There is a paper explaining the difference between Fisher and Eigen Faces, see Eigenfaces and Fisherfaces - Presenter: Harry Chao - Multimedia Analysis and Indexing –Course 2010 .pdf

why so many different approaches?

The idea why four different algorithms were implemented is simply to be able to make a comprehnsive assessment of the currently available technologies applicable in digiKam and eventually choose the best one.
The student who worked on the DNN project a few years ago has concluded that DNN was the best method to recognize faces with little error rate as possible. Unfortunately, the training and recognition process took too long and slowed down the application.
Regardless that fall-back, it is agreed that DNN is the best way to go, but the current implementation based on DLib shall not be used.

prevoius work

  1. DNN
All code was introduced by a student Yingjie Liu <[email protected]> in a previous GoSC project
Lui papers:

code

All the low level steps to train and recognize faces are done in this class. For the middle level codes, muti-threaded and chained, started by the face scan dialog, all is here: https://cgit.kde.org/digikam.git/tree/core/utilities/facemanagement?h=development/dplugins

database

Which kind of info is stored in the database? This depends on the recognition algorithm used. Histograms, Vector, Binary data, all responsible for algorithm computation, and of course all not compatible. Typically, when you change the recognition algorithm in Face Scan dialogue, the database must be clear as well. But in fact this kind of database mechanism must be dropped, when DNN algorithm will be finalized, and only this one retained to do the job. As I said previously, 4 algorithms are implemented to choose the best one. At the end, only one must still in digiKam face engine, and all the code must be simplified.

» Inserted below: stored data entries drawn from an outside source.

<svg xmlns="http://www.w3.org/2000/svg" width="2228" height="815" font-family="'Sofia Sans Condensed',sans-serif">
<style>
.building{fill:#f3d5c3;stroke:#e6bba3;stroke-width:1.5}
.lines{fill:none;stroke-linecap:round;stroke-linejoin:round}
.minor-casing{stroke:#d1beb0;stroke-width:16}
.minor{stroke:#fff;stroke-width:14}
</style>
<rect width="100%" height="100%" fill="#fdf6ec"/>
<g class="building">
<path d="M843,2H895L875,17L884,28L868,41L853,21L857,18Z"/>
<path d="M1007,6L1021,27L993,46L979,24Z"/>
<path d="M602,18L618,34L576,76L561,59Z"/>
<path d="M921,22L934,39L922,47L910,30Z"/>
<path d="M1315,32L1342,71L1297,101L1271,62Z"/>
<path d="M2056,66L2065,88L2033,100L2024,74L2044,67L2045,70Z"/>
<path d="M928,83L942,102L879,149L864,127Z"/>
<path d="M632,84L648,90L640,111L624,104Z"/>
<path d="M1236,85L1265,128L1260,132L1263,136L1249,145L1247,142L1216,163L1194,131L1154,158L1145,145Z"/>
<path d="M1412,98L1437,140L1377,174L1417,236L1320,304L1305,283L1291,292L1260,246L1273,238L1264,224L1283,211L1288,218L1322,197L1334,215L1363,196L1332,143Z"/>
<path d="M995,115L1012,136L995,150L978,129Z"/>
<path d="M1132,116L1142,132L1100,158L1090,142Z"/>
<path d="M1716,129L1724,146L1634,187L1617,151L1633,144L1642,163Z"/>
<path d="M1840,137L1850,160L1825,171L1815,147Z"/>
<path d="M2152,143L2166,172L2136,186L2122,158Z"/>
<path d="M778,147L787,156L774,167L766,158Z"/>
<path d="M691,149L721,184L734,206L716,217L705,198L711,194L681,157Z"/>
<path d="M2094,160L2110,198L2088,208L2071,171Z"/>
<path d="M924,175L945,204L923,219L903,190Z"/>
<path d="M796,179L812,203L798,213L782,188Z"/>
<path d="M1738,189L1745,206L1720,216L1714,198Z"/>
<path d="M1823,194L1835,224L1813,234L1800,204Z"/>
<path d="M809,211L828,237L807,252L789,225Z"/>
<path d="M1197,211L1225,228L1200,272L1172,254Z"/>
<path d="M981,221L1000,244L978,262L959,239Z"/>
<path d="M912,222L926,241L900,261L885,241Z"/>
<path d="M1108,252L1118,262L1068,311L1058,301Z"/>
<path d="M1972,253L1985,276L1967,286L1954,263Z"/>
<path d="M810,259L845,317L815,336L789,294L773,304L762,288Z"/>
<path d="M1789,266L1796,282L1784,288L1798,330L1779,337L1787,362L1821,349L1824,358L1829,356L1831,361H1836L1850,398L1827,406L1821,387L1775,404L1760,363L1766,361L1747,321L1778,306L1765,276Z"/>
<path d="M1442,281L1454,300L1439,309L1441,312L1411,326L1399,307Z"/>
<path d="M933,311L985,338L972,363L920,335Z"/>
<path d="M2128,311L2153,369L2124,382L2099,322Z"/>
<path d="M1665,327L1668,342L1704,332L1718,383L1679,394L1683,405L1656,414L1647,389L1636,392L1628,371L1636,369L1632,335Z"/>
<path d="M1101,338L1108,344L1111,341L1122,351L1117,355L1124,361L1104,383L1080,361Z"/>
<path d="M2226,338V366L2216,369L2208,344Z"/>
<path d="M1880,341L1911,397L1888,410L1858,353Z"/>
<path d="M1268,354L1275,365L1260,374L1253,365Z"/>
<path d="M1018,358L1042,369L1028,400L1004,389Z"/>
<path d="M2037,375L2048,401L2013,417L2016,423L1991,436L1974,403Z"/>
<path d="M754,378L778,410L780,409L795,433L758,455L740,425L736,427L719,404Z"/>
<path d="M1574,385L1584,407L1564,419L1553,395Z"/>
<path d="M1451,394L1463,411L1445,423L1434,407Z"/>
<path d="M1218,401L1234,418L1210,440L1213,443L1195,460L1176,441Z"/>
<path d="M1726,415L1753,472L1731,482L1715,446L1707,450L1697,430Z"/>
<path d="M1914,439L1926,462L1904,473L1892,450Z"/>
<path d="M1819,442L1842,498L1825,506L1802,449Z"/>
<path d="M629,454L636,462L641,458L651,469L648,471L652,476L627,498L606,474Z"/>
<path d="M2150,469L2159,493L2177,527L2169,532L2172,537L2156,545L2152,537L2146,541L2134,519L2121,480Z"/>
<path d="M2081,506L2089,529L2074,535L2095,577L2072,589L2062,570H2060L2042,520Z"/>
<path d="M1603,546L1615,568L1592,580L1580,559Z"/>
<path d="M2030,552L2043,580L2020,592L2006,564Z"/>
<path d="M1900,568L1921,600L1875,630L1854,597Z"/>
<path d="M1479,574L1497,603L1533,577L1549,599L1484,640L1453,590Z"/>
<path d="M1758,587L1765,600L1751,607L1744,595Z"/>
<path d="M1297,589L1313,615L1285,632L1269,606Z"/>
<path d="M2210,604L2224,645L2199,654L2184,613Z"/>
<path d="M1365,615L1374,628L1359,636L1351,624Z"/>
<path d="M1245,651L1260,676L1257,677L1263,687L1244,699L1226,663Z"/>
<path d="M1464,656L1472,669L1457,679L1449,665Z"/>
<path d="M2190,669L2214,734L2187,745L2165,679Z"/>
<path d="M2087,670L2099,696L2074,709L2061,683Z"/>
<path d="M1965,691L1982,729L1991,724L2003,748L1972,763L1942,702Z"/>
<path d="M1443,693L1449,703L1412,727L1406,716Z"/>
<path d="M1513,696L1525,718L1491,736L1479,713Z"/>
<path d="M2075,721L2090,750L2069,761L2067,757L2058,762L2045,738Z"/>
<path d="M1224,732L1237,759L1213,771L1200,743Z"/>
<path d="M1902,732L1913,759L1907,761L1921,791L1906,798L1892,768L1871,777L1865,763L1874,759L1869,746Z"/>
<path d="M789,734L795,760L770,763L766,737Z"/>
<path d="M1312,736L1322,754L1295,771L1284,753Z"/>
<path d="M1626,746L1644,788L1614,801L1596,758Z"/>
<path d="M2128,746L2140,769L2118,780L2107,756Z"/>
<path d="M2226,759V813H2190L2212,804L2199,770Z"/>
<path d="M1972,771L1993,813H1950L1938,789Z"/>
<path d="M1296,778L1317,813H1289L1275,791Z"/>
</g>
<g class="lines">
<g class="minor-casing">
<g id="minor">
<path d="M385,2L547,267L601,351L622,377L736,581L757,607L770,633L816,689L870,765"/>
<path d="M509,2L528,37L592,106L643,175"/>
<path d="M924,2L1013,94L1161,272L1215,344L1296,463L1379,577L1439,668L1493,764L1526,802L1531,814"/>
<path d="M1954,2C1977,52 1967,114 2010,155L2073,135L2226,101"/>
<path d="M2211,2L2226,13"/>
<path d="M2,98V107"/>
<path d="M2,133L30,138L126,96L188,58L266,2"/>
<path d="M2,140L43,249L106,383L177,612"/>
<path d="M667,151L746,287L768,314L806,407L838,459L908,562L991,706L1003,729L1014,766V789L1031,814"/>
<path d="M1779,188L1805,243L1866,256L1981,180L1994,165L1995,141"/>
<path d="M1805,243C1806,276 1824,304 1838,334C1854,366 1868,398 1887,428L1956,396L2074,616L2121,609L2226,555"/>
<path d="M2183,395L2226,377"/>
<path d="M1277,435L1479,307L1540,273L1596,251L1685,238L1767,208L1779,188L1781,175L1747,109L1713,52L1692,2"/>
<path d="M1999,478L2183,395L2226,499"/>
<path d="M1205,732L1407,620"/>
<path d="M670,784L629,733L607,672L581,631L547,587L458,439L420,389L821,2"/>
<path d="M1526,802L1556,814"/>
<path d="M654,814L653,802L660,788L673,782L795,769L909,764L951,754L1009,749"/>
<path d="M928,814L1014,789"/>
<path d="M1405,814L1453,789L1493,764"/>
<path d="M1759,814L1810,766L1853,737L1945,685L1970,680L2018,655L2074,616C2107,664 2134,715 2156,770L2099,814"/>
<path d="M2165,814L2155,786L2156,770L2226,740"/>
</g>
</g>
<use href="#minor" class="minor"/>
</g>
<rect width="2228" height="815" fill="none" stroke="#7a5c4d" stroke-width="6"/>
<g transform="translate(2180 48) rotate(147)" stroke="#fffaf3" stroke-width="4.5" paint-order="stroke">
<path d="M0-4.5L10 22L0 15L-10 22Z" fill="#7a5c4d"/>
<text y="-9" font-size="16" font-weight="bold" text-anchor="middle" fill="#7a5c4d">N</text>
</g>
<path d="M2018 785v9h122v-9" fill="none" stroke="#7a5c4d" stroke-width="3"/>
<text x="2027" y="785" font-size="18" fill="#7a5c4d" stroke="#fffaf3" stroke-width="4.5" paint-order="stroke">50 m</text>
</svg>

Expected results of this GSoc 2019 project

With 3.x versions, OpenCV has introduced a DNN API. I shall be used instead of the others approaches as done for the face detection


requirements on the student(s)

Typically, the student must review all Bugzilla entries will be presented in separated subsection created by the maintainers. If this page does not provide enough guidance, the student(s) must identify the top level entries to engage but with help by the listed mentors. The student is expected to work autonomous technically-wise, so the answers to challenges will not be found necessarilly by the support of the maintainer. This does not mean that the maintainers cannot be reached by the student. Guidance will be given at any time in any case but shall that be limited to occasional situations to allow the maintainers to follow up on their work.
Regardless of the above-mentioned channel of communication, the maintainers review and validate the code in their development branch bevor merging it to the master branch.

Besides coding, it is required a technical proposal, where to list :

  • the problematic,
  • the code outlining, being merged into the master branch
  • the tests
  • the overall project plan for this summer,
  • documentation to write (mostly in code), etc.